La paz no se va construir con armas ni discursos, sino atacando las causas: Obispos de México
Tras manifestar que la paz no se va a construir con las armas ni con discursos, sino luchando contra quienes están medrando con el sufrimiento ajeno y atacando las causas, la Conferencia del Episcopado Mexicano recalcó que callar ante la inseguridad es traicionar el evangelio.
“Estamos llamando especialmente a que no nos desanimemos, que no nos dejemos, como decía el Papa Francisco, robar la esperanza, y que es importante estar construyendo espacios u oasis de paz como dice el Papa León XIV”, expresó el Obispo de la Diócesis de Mazatlán, Mario Espinosa Contreras al leer el mensaje de la CEM en la misa de este domingo en la Catedral Basílica de la Inmaculada Concepción y en entrevista.
“El llamado es que la paz no se va construir con las armas ciertamente, ni con discursos, sino luchando contra quienes están medrando con el sufrimiento ajeno y también atacando las causas y se nos invita a no acostumbrarnos al dolor ni volvernos indiferentes ante estas realidades que se hacen presentes entre nosotros y prácticamente en todo el país, por ejemplo, los desaparecidos ve uno por las noticias que aquí, allá y acuyá desaparecen especialmente jóvenes, más hombres, algunas mujeres también, pero generalmente van de rangos de los 15 a los 40 años”.
Enfatizó que se debe ser conscientes de que va habiendo muchas personas heridas y que los familiares de las víctimas ya sea de asesinatos o desapariciones sufren mucho y esas personas necesitan ser escuchadas, ser acompañadas, ser sostenidas en la esperanza.
No se puede callar ante la inseguridad que se ha incrementado en el país a partir de febrero pasado, recalcó.
“Callar ante la inseguridad es traicionar el evangelio, un país que normaliza la muerte pierde vida, la violencia no sólo destruye vidas, corrompe la esperanza, hacemos una llamada a la sociedad civil organizada para seguir trabajando por la paz y la reconciliación en el país y construir juntos una historia cuyos frutos lo gocen las futuras generaciones”, añadió el mensaje de los Obispos de México.
“La memoria Cristera, cuyo centenario estamos celebrando (en este 2026), es testimonio de fe donde miles de personas dieron su vida por la libertad religiosa con valentía y fidelidad, no es una memoria de confrontación, se recuerda con gratitud no para dividir sino para aprender y construir, recordamos las palabras de Jesús en la víspera de su Pascua: ámense los unos a los otros como yo los he amado”.
Recalcó que se está convencido que en este amor se encuentra el camino para reconstruir el camino social y sanar las heridas más profundas, pues la mayor riqueza del pueblo no es material sino el don que Dios ha puesto en el interior de las personas que es la capacidad de amar.

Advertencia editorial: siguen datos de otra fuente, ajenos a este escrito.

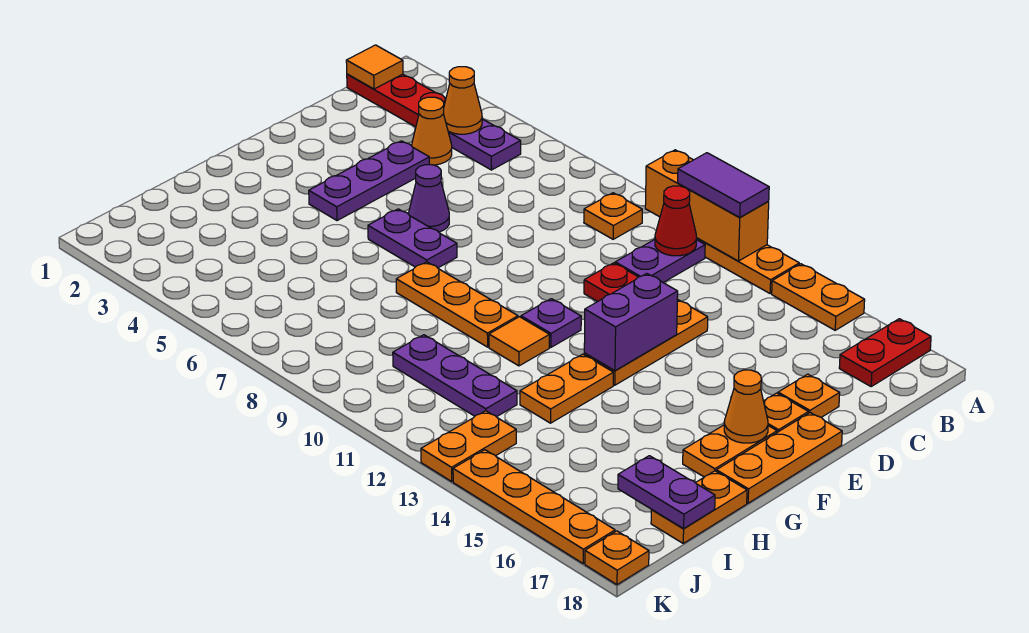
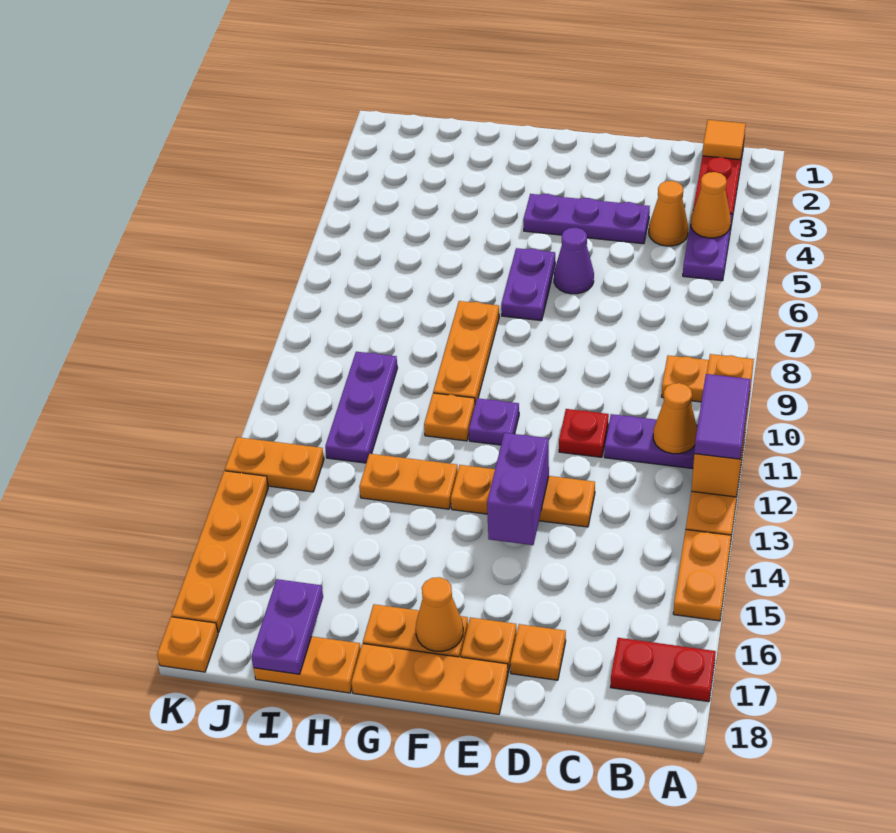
red 1x1 cone [655,186,697,256] -> orange 1x1 cone [653,383,697,454]
purple 1x2 brick [584,274,678,371] -> purple 1x2 brick turned to [487,433,549,545]
orange 1x1 tile [489,317,550,366] -> orange 1x1 plate [424,393,475,441]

”Durante este encuentro también reflexionamos sobre el valor que cada persona tiene y la relevancia de la vocación no entendida como una realidad exclusiva del ministerio sacerdotal o de la vida consagrada sino como una llamada personal que Dios, desde su infinito amor, dirige a cada persona para participar su estado de vida y sus carismas en la sociedad”, subrayó Espinosa Contreras.
”Nuestra juventud busca dar sentido a su vida desde la fe, en la escucha y acompañamiento con un lenguaje concreto para descubrir y vivir plenamente su propia vocación bautismal”.
Además en el mensaje de la Conferencia del Episcopado Mexicano en este tiempo de Pascua el que se celebra que la vida ha vencido a la muerte y como parte de la realización de la 120 plenaria de los Obispos Mexicanos en una semana marcada por contextos de guerra y corazones endurecidos, también se dijo que la realización del próximo Campeonato Mundial de Fútbol en México, Estados Unidos y Canadá invita a los participantes y asistentes a hacer de este evento un signo de la vocación humana de la comunión entre los pueblos y una oportunidad para mostrar que es posible vivir la fraternidad en la diversidad.
”Respetamos y reconocemos como una sóla familia humana, que Santa María de Guadalupe, Reina de la Paz, interceda por nuestra nación para que aprendamos a mirarnos como hermanos y a tender puentes con un futuro reconciliado que brota de la justicia y la misericordia, con nuestra bendición y cercanía: los Obispos de México”, leyó Espinosa Contreras.